Scientific classification
- Domain: Eukaryota
- Kingdom: Animalia
- Phylum: Chordata
- Class: Actinopterygii
- Order: Acanthuriformes
- Family: Haemulidae
- Genus: Haemulon
- Species: H. parra
- Binomial name: Haemulon parra (Desmarest, 1823)
- Synonyms: Diabasis parra Desmarest, 1823; Haemulon parrai (Desmarest, 1823);

= Haemulon parra =

- Authority: (Desmarest, 1823)
- Conservation status: LC
- Synonyms: Diabasis parra Desmarest, 1823, Haemulon parrai (Desmarest, 1823)

Species of fish

Haemulon parra, also known by the common names sailor's grunt and sailor's choice, is a species of grunt native to the Atlantic Ocean.

==Taxonomy==
Haemulon parra was described in 1823 by Anselme Gaëtan Desmarest. Its genus name comes from the Greek haimaleos, meaning "bloody." The specific epithet is a Latin word for "sparrow."

==Description==
This species has a dull head with a medium-to-small-sized mouth. It does not have fleshy lips, and a part of the eye near the back is covered by scales. Its chin has two small openings and one furrow in the middle. The eye's edges are commonly either yellow or bronze. In color, adults are a mixture of silver and grey covered with dotted black stripes running laterally. Juveniles have four black stripes over white and a spot on their tail fin. The maximum length recorded is 41.2 cm.

==Distribution==
Haemulon parra is found in the Western Atlantic Ocean, from Florida to Brazil, also entering the Gulf of Mexico.

==Behavior==
The sailor's grunt prefers reefs and hard bottoms, and resides in depths from 0-80 m. Juveniles are more attracted to seagrass beds. Adults are known to school and can be seen in more open areas.
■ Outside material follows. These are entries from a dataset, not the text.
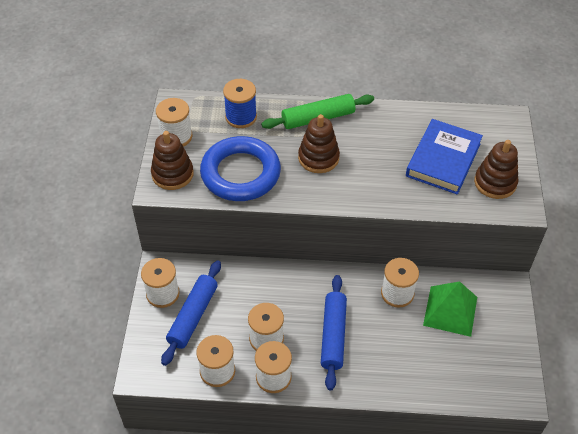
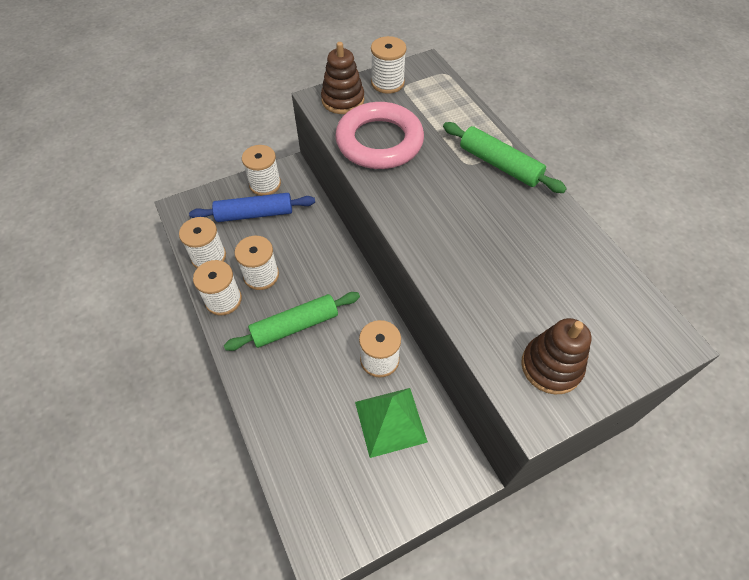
camera: 60 degrees right, 5 degrees up
blue ring [200,136,281,201] -> pink ring [335,102,424,169]
blue spool [223,79,257,128] -> none
brown stacking toy [298,114,340,173] -> none
blue rolling pin [321,275,347,391] -> green rolling pin [224,292,360,351]
blue book [406,119,483,195] -> none

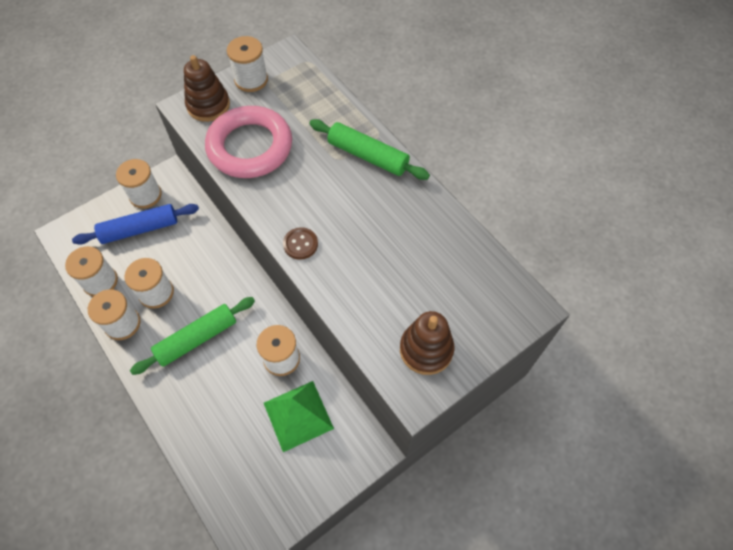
camera: 10 degrees left, 5 degrees up
none -> brown button [283,227,318,259]

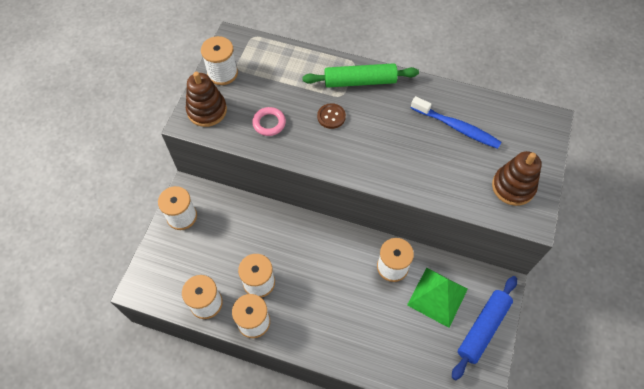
camera: 35 degrees left, 0 degrees up
blue rolling pin [72,204,199,245] -> blue rolling pin moved to [452,276,517,380]
green rolling pin [130,297,255,375] -> none
pink ring [205,106,292,178] -> pink ring [252,107,286,136], size x0.43
brown button [283,227,318,259] -> brown button moved to [317,103,346,129]
none -> blue toothbrush [411,96,501,149]

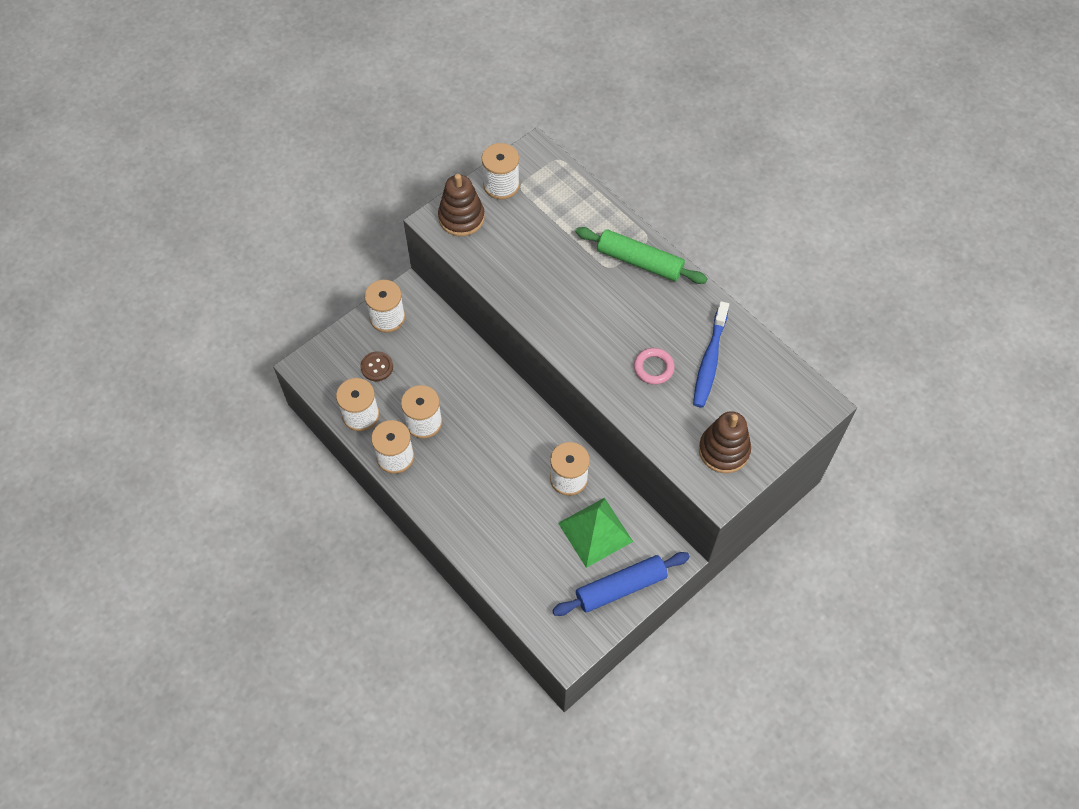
camera: 30 degrees right, 0 degrees up
pink ring [252,107,286,136] -> pink ring moved to [634,348,675,385]
brown button [317,103,346,129] -> brown button moved to [361,351,393,381]
blue toothbrush [411,96,501,149] -> blue toothbrush turned 45 degrees clockwise [693,301,729,408]

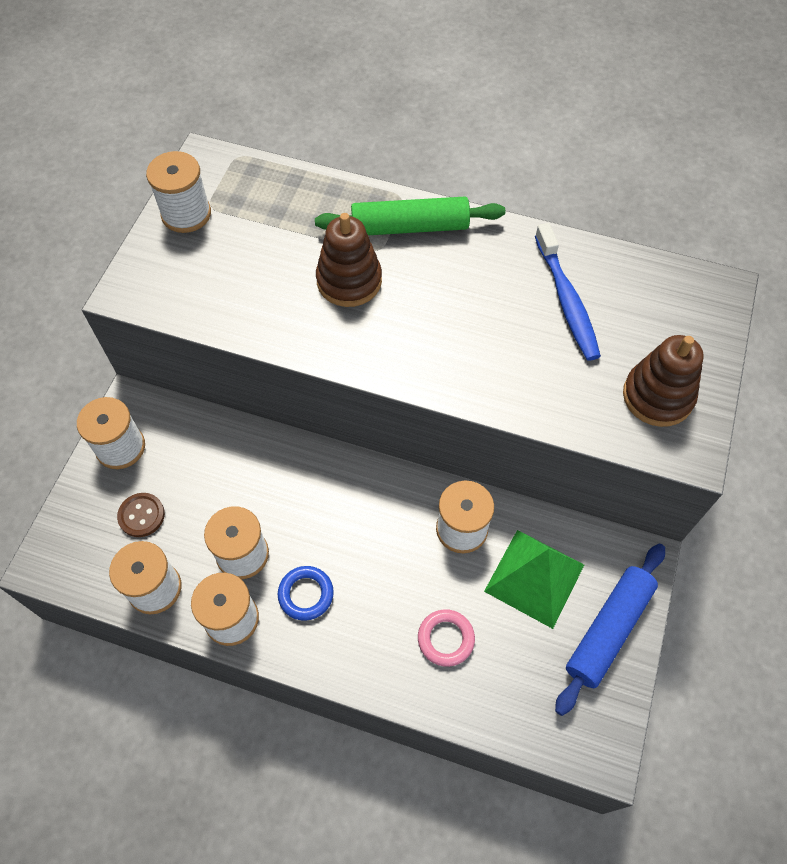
camera: 30 degrees left, 0 degrees up
brown stacking toy [438,174,485,236] -> brown stacking toy moved to [316,213,382,307]
pink ring [634,348,675,385] -> pink ring moved to [418,609,475,667]
none -> blue ring [278,566,334,621]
It feeds at night, eating mollusks and fish.

==Human use==
It is sometimes fished commercially, although the market is minor. H. parra can be also found in aquariums.

==Conservation==
Haemulon parra was evaluated by the International Union for Conservation of Nature in March 2011, which placed it as Least Concern on the IUCN Red List.